WORK REQUEST: Can you reproduce the entries from the line with "многолетнему опыту." up to and including the line with "обратитесь к нескольким", replacing "платформой" with "биржей" and leaving everything else unchanged? Give only those lines.

RECORDS SHOWN:

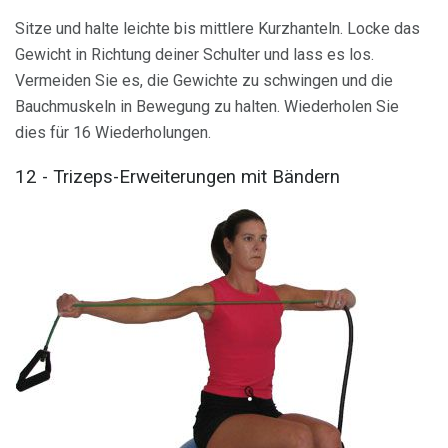
Sitze und halte leichte bis mittlere Kurzhanteln. Locke das
Gewicht in Richtung deiner Schulter und lass es los.
Vermeiden Sie es, die Gewichte zu schwingen und die
Bauchmuskeln in Bewegung zu halten. Wiederholen Sie
dies für 16 Wiederholungen.
12 - Trizeps-Erweiterungen mit Bändern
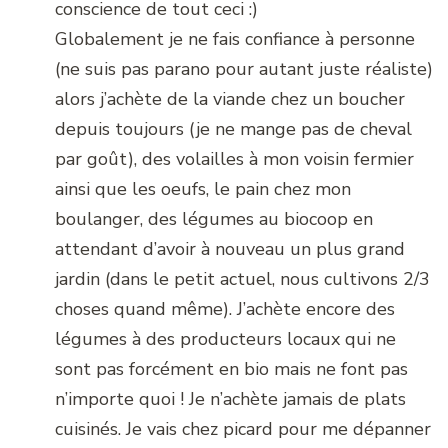
conscience de tout ceci :)
Globalement je ne fais confiance à personne
(ne suis pas parano pour autant juste réaliste)
alors j’achète de la viande chez un boucher
depuis toujours (je ne mange pas de cheval
par goût), des volailles à mon voisin fermier
ainsi que les oeufs, le pain chez mon
boulanger, des légumes au biocoop en
attendant d’avoir à nouveau un plus grand
jardin (dans le petit actuel, nous cultivons 2/3
choses quand même). J’achète encore des
légumes à des producteurs locaux qui ne
sont pas forcément en bio mais ne font pas
n’importe quoi ! Je n’achète jamais de plats
cuisinés. Je vais chez picard pour me dépanner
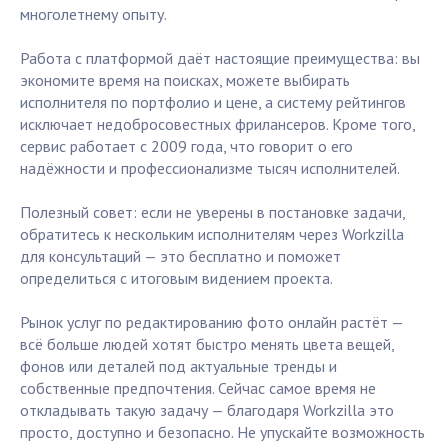
многолетнему опыту.
Работа с платформой даёт настоящие преимущества: вы
экономите время на поисках, можете выбирать
исполнителя по портфолио и цене, а систему рейтингов
исключает недобросовестных фрилансеров. Кроме того,
сервис работает с 2009 года, что говорит о его
надёжности и профессионализме тысяч исполнителей.
Полезный совет: если не уверены в постановке задачи,
обратитесь к нескольким исполнителям через Workzilla
для консультаций — это бесплатно и поможет
определиться с итоговым видением проекта.
Рынок услуг по редактированию фото онлайн растёт —
всё больше людей хотят быстро менять цвета вещей,
фонов или деталей под актуальные тренды и
собственные предпочтения. Сейчас самое время не
откладывать такую задачу — благодаря Workzilla это
просто, доступно и безопасно. Не упускайте возможность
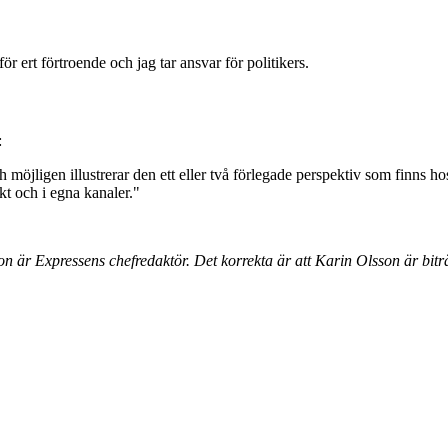
r ert förtroende och jag tar ansvar för politikers.
:
möjligen illustrerar den ett eller två förlegade perspektiv som finns hos 
t och i egna kanaler."
sson är Expressens chefredaktör. Det korrekta är att Karin Olsson är bi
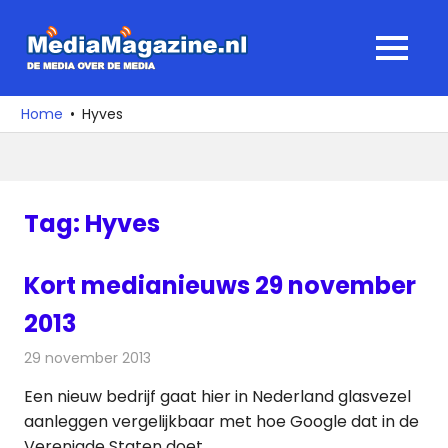
Ga
naar
MediaMagaz
MENU
de
De
inhoud
media
Home
Hyves
over
de
media
Tag:
Hyves
Kort medianieuws 29 november
2013
29 november 2013
Redactie
Andere media over de media
Een nieuw bedrijf gaat hier in Nederland glasvezel
aanleggen vergelijkbaar met hoe Google dat in de
Verenigde Staten doet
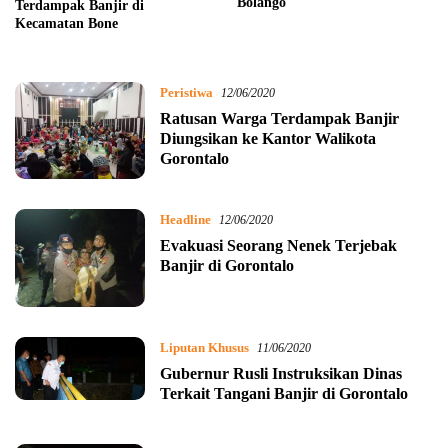
Bolango
Terdampak Banjir di
Kecamatan Bone
Peristiwa
12/06/2020
Ratusan Warga Terdampak Banjir
Diungsikan ke Kantor Walikota
Gorontalo
Headline
12/06/2020
Evakuasi Seorang Nenek Terjebak
Banjir di Gorontalo
Liputan Khusus
11/06/2020
Gubernur Rusli Instruksikan Dinas
Terkait Tangani Banjir di Gorontalo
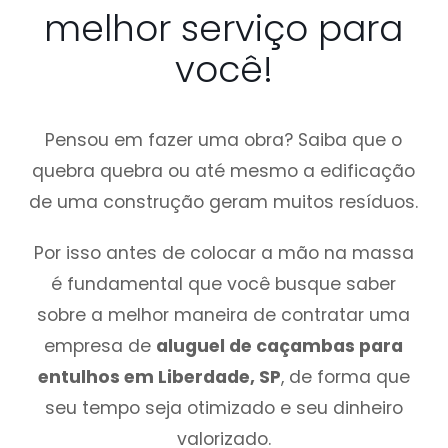
melhor serviço para
você!
Pensou em fazer uma obra? Saiba que o
quebra quebra ou até mesmo a edificação
de uma construção geram muitos resíduos.
Por isso antes de colocar a mão na massa
é fundamental que você busque saber
sobre a melhor maneira de contratar uma
empresa de
aluguel de caçambas para
entulhos em Liberdade, SP
, de forma que
seu tempo seja otimizado e seu dinheiro
valorizado.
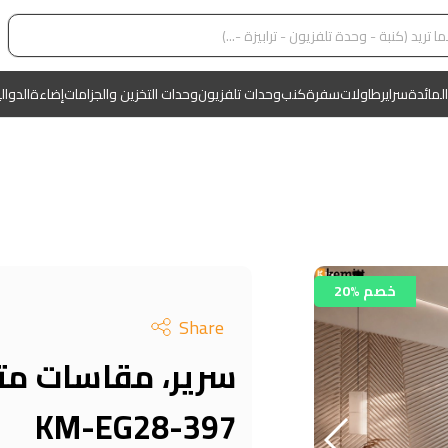
المائدة
سراير
طاولات
سفرة
كنب
وحدات تلفزيون
وحدات التخزين والجزامات
إضاءة
الدوال
20% خصم
Share
سرير، مقاسات متع
KM-EG28-397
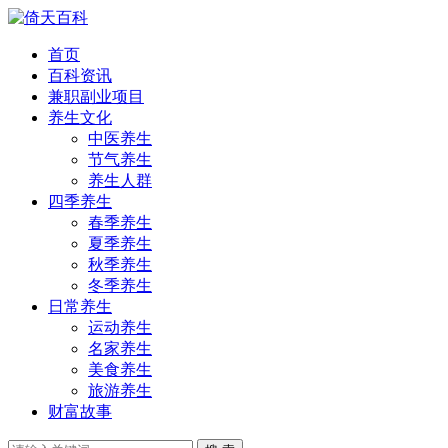
首页
百科资讯
兼职副业项目
养生文化
中医养生
节气养生
养生人群
四季养生
春季养生
夏季养生
秋季养生
冬季养生
日常养生
运动养生
名家养生
美食养生
旅游养生
财富故事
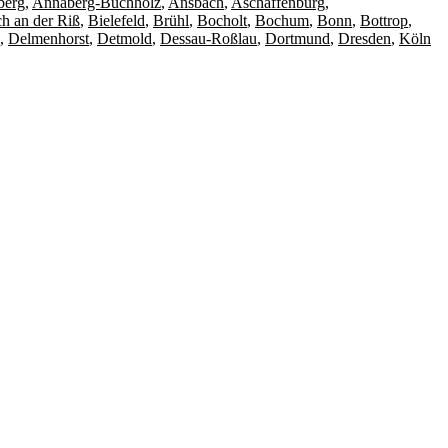
erg
,
Annaberg-Buchholz
,
Ansbach
,
Aschaffenburg
,
h an der Riß
,
Bielefeld
,
Brühl
,
Bocholt
,
Bochum
,
Bonn
,
Bottrop
,
,
Delmenhorst
,
Detmold
,
Dessau-Roßlau
,
Dortmund
,
Dresden
,
Köln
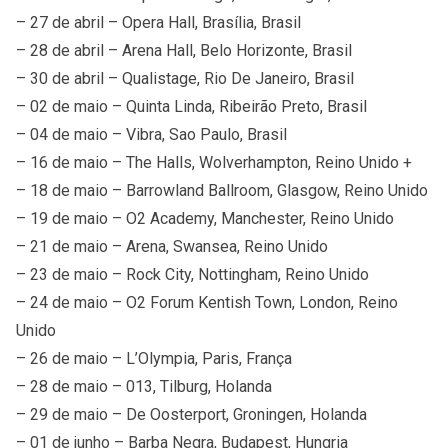
– 27 de abril – Opera Hall, Brasília, Brasil
– 28 de abril – Arena Hall, Belo Horizonte, Brasil
– 30 de abril – Qualistage, Rio De Janeiro, Brasil
– 02 de maio – Quinta Linda, Ribeirão Preto, Brasil
– 04 de maio – Vibra, Sao Paulo, Brasil
– 16 de maio – The Halls, Wolverhampton, Reino Unido +
– 18 de maio – Barrowland Ballroom, Glasgow, Reino Unido
– 19 de maio – O2 Academy, Manchester, Reino Unido
– 21 de maio – Arena, Swansea, Reino Unido
– 23 de maio – Rock City, Nottingham, Reino Unido
– 24 de maio – O2 Forum Kentish Town, London, Reino
Unido
– 26 de maio – L’Olympia, Paris, França
– 28 de maio – 013, Tilburg, Holanda
– 29 de maio – De Oosterport, Groningen, Holanda
– 01 de junho – Barba Negra, Budapest, Hungria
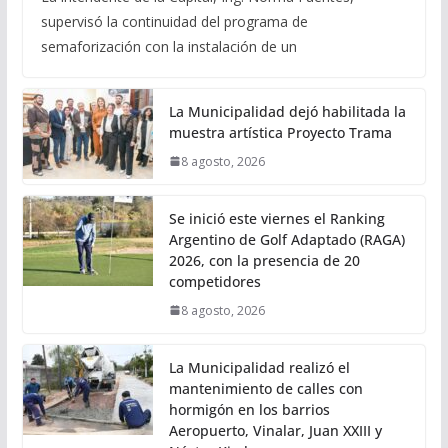
supervisó la continuidad del programa de
semaforización con la instalación de un
La Municipalidad dejó habilitada la
muestra artística Proyecto Trama
8 agosto, 2026
Se inició este viernes el Ranking
Argentino de Golf Adaptado (RAGA)
2026, con la presencia de 20
competidores
8 agosto, 2026
La Municipalidad realizó el
mantenimiento de calles con
hormigón en los barrios
Aeropuerto, Vinalar, Juan XXIII y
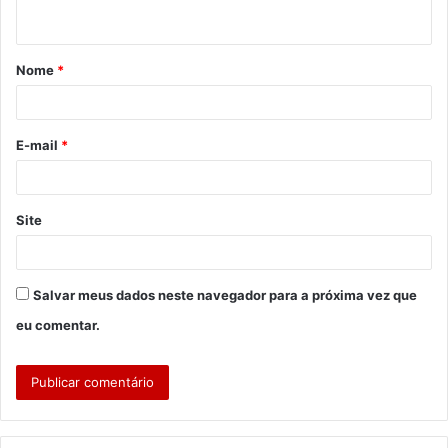
t
á
Nome
*
r
i
o
E-mail
*
*
Site
Salvar meus dados neste navegador para a próxima vez que
eu comentar.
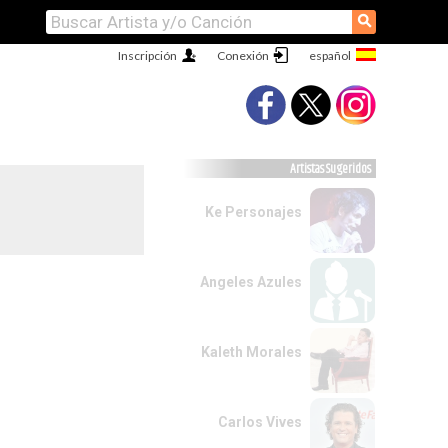
⚲
Inscripción
Conexión
Artistas Sugeridos
Ke Personajes
Angeles Azules
Kaleth Morales
Carlos Vives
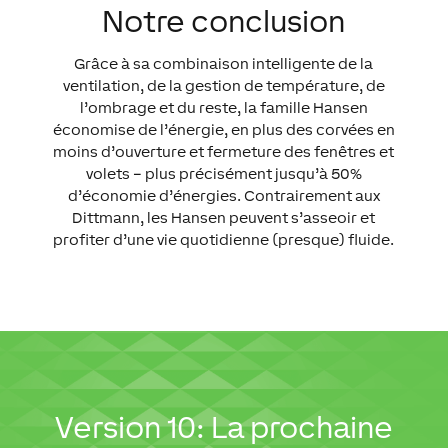
Notre conclusion
Grâce à sa combinaison intelligente de la
ventilation, de la gestion de température, de
l’ombrage et du reste, la famille Hansen
économise de l’énergie, en plus des corvées en
moins d’ouverture et fermeture des fenêtres et
volets – plus précisément jusqu’à 50%
d’économie d’énergies. Contrairement aux
Dittmann, les Hansen peuvent s’asseoir et
profiter d’une vie quotidienne (presque) fluide.
Version 10: La prochaine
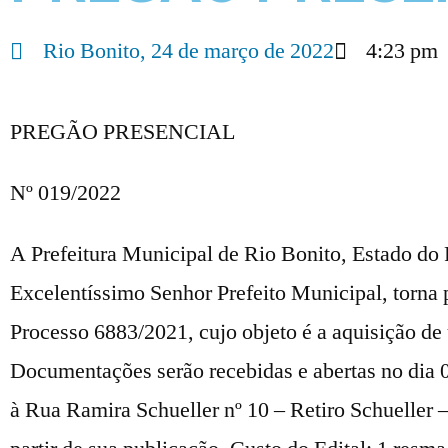
Rio Bonito,
24 de março de 2022
4:23 pm
PREGÃO PRESENCIAL
Nº 019/2022
A Prefeitura Municipal de Rio Bonito, Estado do 
Excelentíssimo Senhor Prefeito Municipal, torna p
Processo 6883/2021, cujo objeto é a aquisição de
Documentações serão recebidas e abertas no dia 0
à Rua Ramira Schueller nº 10 – Retiro Schueller 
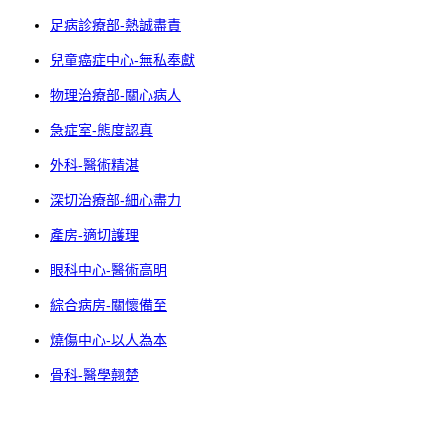
足病診療部-熱誠盡責
兒童癌症中心-無私奉獻
物理治療部-關心病人
急症室-態度認真
外科-醫術精湛
深切治療部-細心盡力
產房-適切護理
眼科中心-醫術高明
綜合病房-關懷備至
燒傷中心-以人為本
骨科-醫學翹楚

RESULT OF THE TASK:
многолетнему опыту.
Работа с биржей даёт настоящие преимущества: вы
экономите время на поисках, можете выбирать
исполнителя по портфолио и цене, а систему рейтингов
исключает недобросовестных фрилансеров. Кроме того,
сервис работает с 2009 года, что говорит о его
надёжности и профессионализме тысяч исполнителей.
Полезный совет: если не уверены в постановке задачи,
обратитесь к нескольким исполнителям через Workzilla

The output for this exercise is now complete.